Mindfulness is not a magic cure-all that will make all our problems go away. However, it can help us to relate to our problems differently. Studies have shown that as well as psychological changes, physiological changes take place as a result of practicing mindfulness meditation, and these include changes in the brain as well as blood pressure and an improved immune system.

Reducing stress

It is common for people to report feeling less stressed after mindfulness meditation. The level of stress we feel is determined by whether we believe our resources are sufficient for the demands placed on them. Therefore, if we can change our perception of whether we are able to cope, we will feel less stressed. This is supported by the neuroscience that shows that the amygdala (the area of the brain that activates the stress reaction) is less active in those practicing mindfulness. Mindfulness also activates the body’s internal calming response, which is the antidote to the stress reaction activated whenever we feel threatened.

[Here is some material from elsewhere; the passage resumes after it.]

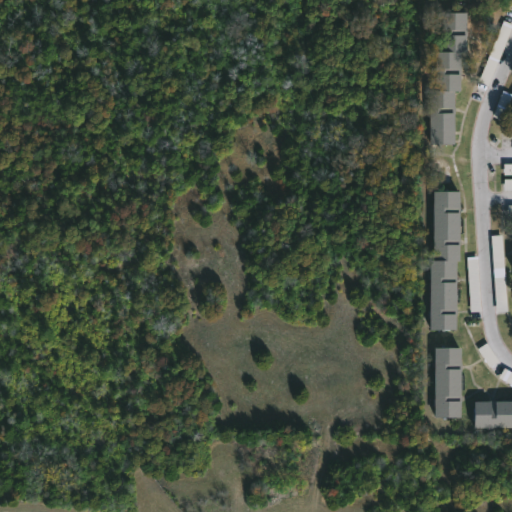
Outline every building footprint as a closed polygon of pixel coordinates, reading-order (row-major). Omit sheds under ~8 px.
[(453,143),(430,143),(431,90),(436,90),(437,51),(442,51),(443,11),(467,11),(466,51),(460,51),(460,90),(454,90),(453,143)] [(511,164),(503,164),(503,175),(511,175),(511,164)] [(511,189),(511,179),(503,179),(503,190),(511,189)] [(456,329),(430,329),(430,260),(433,260),(433,190),(459,191),(458,260),(456,260),(456,329)] [(491,236),(494,312),(505,312),(502,235),(491,236)] [(468,312),(479,311),(477,257),(466,257),(468,312)] [(460,418),(435,418),(434,348),(460,348),(460,418)] [(511,428),(474,428),(474,401),(511,401),(511,428)]
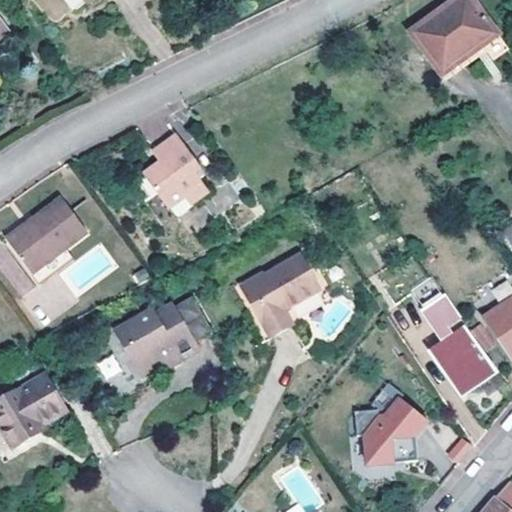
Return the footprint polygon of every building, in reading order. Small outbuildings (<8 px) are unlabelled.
[(498,35),(472,0),(451,0),(409,32),(442,75),(478,50),(482,47),(498,35)] [(478,50),(442,75),(446,80),(485,51),(482,47),(478,50)] [(170,162),(164,165),(166,170),(148,180),(159,200),(162,198),(179,229),(193,221),(190,214),(208,204),(200,190),(207,186),(184,146),(172,153),(175,159),(170,162)] [(161,158),(164,165),(170,162),(175,159),(172,153),(161,158)] [(33,275),(60,254),(86,234),(59,199),(32,219),(34,222),(8,242),(33,275)] [(415,250),(414,248),(375,273),(395,303),(409,294),(443,342),(431,351),(461,395),(494,373),(465,328),(467,326),(415,250)] [(60,254),(33,275),(40,285),(67,264),(60,254)] [(263,327),(284,315),(280,309),(318,287),(299,254),(262,275),(261,271),(239,284),(263,327)] [(511,286),(508,279),(491,289),(498,301),(511,292),(511,286)] [(511,297),(484,316),(510,355),(511,354),(511,297)] [(197,347),(171,301),(150,313),(148,309),(116,327),(126,345),(122,348),(129,360),(150,362),(152,365),(165,358),(174,352),(178,359),(197,347)] [(284,315),(263,327),(266,333),(288,321),(284,315)] [(169,364),(178,359),(174,352),(165,358),(169,364)] [(96,363),(105,379),(121,371),(112,354),(96,363)] [(150,362),(129,360),(128,360),(137,376),(154,367),(152,365),(150,362)] [(392,409),(400,399),(410,388),(395,376),(377,396),(392,409)] [(0,433),(10,451),(33,439),(31,434),(40,428),(64,415),(44,379),(0,402),(0,433)] [(427,423),(400,399),(392,409),(385,417),(375,418),(374,411),(353,413),(356,437),(366,436),(370,467),(419,461),(416,436),(427,423)] [(31,434),(33,439),(43,433),(40,428),(31,434)] [(449,446),(458,455),(470,443),(458,433),(449,446)] [(511,511),(511,479),(483,511),(511,511)]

Letting go of additional suffering

How we perceive our experience is determined by our interpretation of it—the story we create about it. This story is often the source of much of our suffering (see Noticing the Narrative, page 34). While we often can’t do anything about the original issue, we can do something about the extra stuff we pile on top. Once we realize that a lot of our suffering is self-created, the skills we learn through practicing mindfulness help us to let the stories go. They may still come into our minds but we do not believe that they are true.

For example, if we can’t sleep, we might lie awake worrying about how tired we will be the next day and how that might affect us. We get mentally exhausted as the anxiety grows; we might become cross or frustrated and perhaps blame ourselves or others for our sleeplessness. The mindful approach would be to notice the stories we are telling ourselves (whose fault it is, the crystal-ball gazing, and so on), acknowledge them, and take our attention to the body, noticing the breath and the sensation of contact with the bed and the covers. Every time our thoughts pull us away, the invitation would be to bring our attention back to the body and remind ourselves that we can still rest without being asleep.

When we experience physical pain, we often tense up around the discomfort, thereby creating additional tension elsewhere in the body. Notice how you brace yourself against a cold wind or as you walk into a room where you anticipate a difficult situation. Every time we do this we are storing up tension in the body, which can have long-term health implications. If we can bring these moments into awareness and soften into the bracing, we are preventing the tension from arising in the first place.